Gilead Sciences submitted a regulatory new drug application (NDA) for its investigational, once-daily single tablet regimen of SOF/VEL/VOX (sofosbuvir, velpatasvir, and voxilaprevir) for the treatment of hepatitis C infection with the viral genotypes 1 to 6.
The NDA submitted to the U.S. Food and Drug Administration (FDA) is for the fixed dose of SOF/VEL/VOX at 400 mg, 100 mg, and 100 mg, respectively. If approved, the regimen would be the first salvage therapy for patients infected with hepatitis C virus (HCV) genotypes 1-6 who have failed prior treatment with direct-acting antiviral (DAA) regimens, including NS5A inhibitors (NS5A is part of the viral genome and is important for viral replication).
The data behind the submission was presented at the American Association for the Study of Liver Diseases Annual Meeting (AASLD 2016) in November.
“The remaining clinical need to treat HCV patients is a safe and effective cure for patients who have failed previous therapy with DAA regimens, including those with NS5A inhibitors,” Norbert Bischofberger, PhD, Gilead’s executive vice president of research and development and chief scientific officer, said in a press release.

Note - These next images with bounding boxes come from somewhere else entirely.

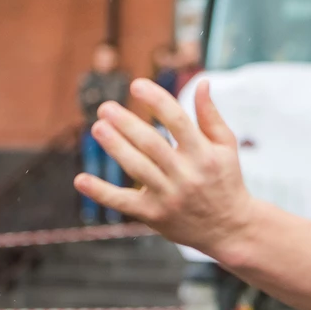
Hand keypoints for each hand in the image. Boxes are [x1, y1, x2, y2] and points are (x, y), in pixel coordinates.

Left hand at [74, 79, 256, 253]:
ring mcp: (169, 196)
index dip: (156, 100)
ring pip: (137, 167)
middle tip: (105, 107)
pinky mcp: (155, 215)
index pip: (177, 120)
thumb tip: (200, 81)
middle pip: (151, 143)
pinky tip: (81, 179)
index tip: (136, 85)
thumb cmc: (225, 179)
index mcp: (204, 153)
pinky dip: (101, 192)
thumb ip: (210, 114)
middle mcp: (186, 174)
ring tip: (97, 128)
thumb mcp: (226, 146)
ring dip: (115, 147)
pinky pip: (124, 202)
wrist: (229, 228)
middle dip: (127, 123)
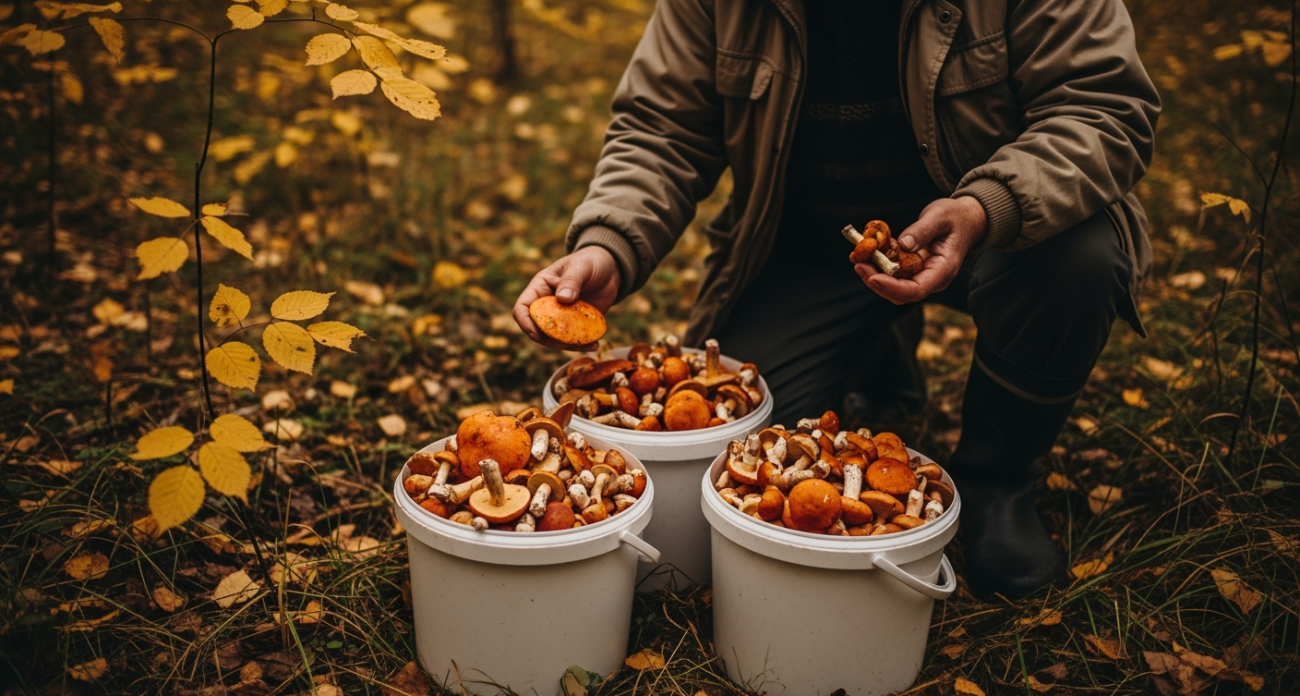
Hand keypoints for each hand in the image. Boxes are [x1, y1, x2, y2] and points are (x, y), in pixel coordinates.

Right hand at [513, 246, 621, 350]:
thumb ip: (571, 280)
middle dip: (550, 340)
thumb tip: (562, 299)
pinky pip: (574, 338)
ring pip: (556, 338)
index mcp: (540, 288)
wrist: (610, 268)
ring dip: (568, 346)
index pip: (523, 308)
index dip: (525, 322)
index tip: (537, 333)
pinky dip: (583, 344)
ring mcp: (562, 316)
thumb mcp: (581, 266)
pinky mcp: (576, 323)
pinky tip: (595, 344)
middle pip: (538, 329)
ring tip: (590, 345)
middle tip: (570, 343)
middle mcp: (547, 304)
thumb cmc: (590, 261)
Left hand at [856, 196, 986, 304]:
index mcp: (943, 270)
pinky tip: (864, 255)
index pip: (916, 290)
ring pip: (894, 288)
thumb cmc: (955, 217)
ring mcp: (922, 276)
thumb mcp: (940, 217)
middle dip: (877, 282)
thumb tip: (903, 244)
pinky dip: (877, 267)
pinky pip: (893, 275)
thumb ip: (923, 230)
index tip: (873, 277)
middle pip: (901, 293)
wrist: (964, 219)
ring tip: (857, 259)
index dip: (892, 287)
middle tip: (859, 265)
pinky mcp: (912, 270)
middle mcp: (932, 279)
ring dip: (873, 276)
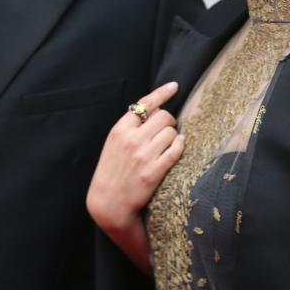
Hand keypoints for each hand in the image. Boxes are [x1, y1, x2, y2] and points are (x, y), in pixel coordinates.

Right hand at [87, 81, 184, 233]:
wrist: (108, 202)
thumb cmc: (112, 170)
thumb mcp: (114, 143)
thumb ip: (131, 126)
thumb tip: (155, 109)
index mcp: (120, 129)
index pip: (145, 104)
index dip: (162, 93)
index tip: (174, 86)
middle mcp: (132, 140)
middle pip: (164, 116)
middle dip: (169, 121)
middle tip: (166, 130)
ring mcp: (143, 156)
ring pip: (172, 132)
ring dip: (173, 136)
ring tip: (167, 144)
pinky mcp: (154, 172)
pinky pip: (176, 150)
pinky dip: (180, 146)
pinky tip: (178, 146)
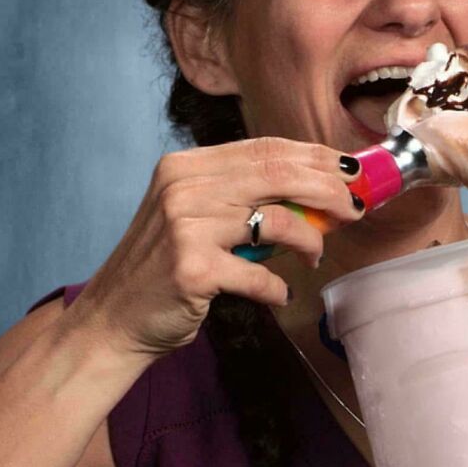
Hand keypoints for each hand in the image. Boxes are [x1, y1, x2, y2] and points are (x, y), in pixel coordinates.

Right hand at [62, 137, 363, 360]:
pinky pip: (258, 275)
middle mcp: (184, 187)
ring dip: (310, 239)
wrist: (112, 318)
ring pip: (276, 222)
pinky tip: (281, 294)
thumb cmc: (164, 266)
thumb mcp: (195, 215)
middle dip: (328, 189)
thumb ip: (242, 198)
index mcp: (186, 166)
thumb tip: (316, 196)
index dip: (315, 157)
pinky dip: (278, 288)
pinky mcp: (192, 270)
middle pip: (278, 174)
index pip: (265, 148)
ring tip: (317, 254)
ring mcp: (186, 226)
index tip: (349, 170)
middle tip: (355, 208)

“SOF/VEL/VOX has the potential to fill that need by offering single tablet dosing and high cure rates across all HCV genotypes for patients with and without cirrhosis, who have failed prior treatment with other highly effective regimens,” he said.
The FDA granted Breakthrough Therapy designation to SOF/VEL/VOX regimen for the treatment of chronic genotype 1 HCV patients who have previously failed a treatment regimen with a NS5A inhibitor.
This newly submitted NDA is based on data from two Phase 3 clinical studies, POLARIS-1 (NCT02607735) and POLARIS-4 (NCT02639247), which evaluated a fixed dose of SOF/VEL/VOX for 12 weeks in the same group of DAA-experienced patients with HCV genotypes 1-6.
Of the 445 patients enrolled in these trials, 430 (97%) achieved the primary effectiveness endpoint — a sustained virologic response (SVR) 12 weeks after the treatment was discontinued.
The NDA is further supported by positive results from two additional Phase 3 studies, POLARIS-2 (NCT02607800) and POLARIS-3 (NCT02639338), in which 611 participants who had not been treated with DAA received the combination treatment for eight weeks. The most common adverse events observed were headaches, fatigue, diarrhea, and nausea.
In other news, Gilead Sciences Canada was recently awarded this year’s Prix Galien Canada – Innovative Product Award for the development of Harvoni (ledipasvir/sofosbuvir), a combination treatment for chronic genotype 1 HCV in adults.